On a recent Tuesday, though, I meet my match. Picture this: I am fresh from a haircut—at one of those evil salons which insist on taking the worst photo of you ever captured and blasting it to their thousands of judgemental followers. I have asked for Dominic Sessa but what I have received is closer to Ice Spice. I am speeding home, praying to the firmament that no-one will glimpse me in this compromised state.


This is when I see him.

“He thunders down the sidewalk, matching my pace. I stare at him, awed. He does not see me at all. We are walking—cantering—gay stereotypes.”
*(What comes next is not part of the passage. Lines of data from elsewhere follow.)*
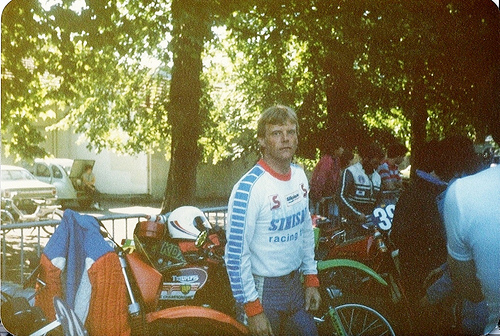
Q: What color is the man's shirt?
A: White.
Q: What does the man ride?
A: A dirt-style motorcycle.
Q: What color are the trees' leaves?
A: Green.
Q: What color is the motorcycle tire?
A: Black.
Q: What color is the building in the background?
A: Tan.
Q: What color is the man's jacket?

Out of the motion blur, something appears. Someone appears. The first thing I notice is the bag slung across his shoulder: a baby bag, slippery and silvery, glistening under a sudden sunburst. Then his oversized fleece and joggers: a little too crisp, a little too tailored. Less like he had rolled out of bed in sweats and more like he was cosplaying the idea of someone rolling out of bed in sweats. Then his terrifying gait: large, brazen strides led from the hip. He thunders down the sidewalk, matching my pace. I stare at him, awed. He does not see me at all. We are walking—cantering—gay stereotypes.


For the better part of an hour, we march together. We are two horses escaping the glue factory. We are shivering rats let loose into the bounty and brutality of existence. Side by side, neck and neck, we face our opposition as one. A raucous throng streams from a bus, obstructing our passage. No matter: with practised grace, he parts the crowd like the Red Sea. I tailgate behind him and saunter through without lifting an elbow. Could it all be this easy?


He slows down; I slow down. I speed up, edging past him; he rises to the occasion. We are bound for life, whether star-crossed lovers or foes to the bitter end. I catch him sneaking glances at me, sizing up his comrade-in-legs, throwing his head over his shoulder as if inspecting the ground behind him. It is a bad disguise. No-one has ever stopped to inspect the ground behind them.

“We are bound for life, whether star-crossed lovers or foes to the bitter end. I catch him sneaking glances at me, sizing up his comrade-in-legs, throwing his head over his shoulder as if inspecting the ground behind him. It is a bad disguise.”

The sun has disappeared now. It is raining: a gentle patter that accompanies our footfalls. His glasses are fogging up. He is flagging. We have paused at a pedestrian crossing; I can almost taste victory. The lights turn green. I charge: limbs akimbo, head lolling as I lope across the road. And then it hits me. Where is my handsome, inscrutable stranger? Where is my only ally in this cruel world?


I spin around, searching for signs of life. But it’s too late: when I spy his baby bag, his perfect sweats, he is long gone, racing down some other street. An electricity buzzes between us. Call it gay solidarity. Then it crackles and fades—and so does he, a shadow in the drizzle.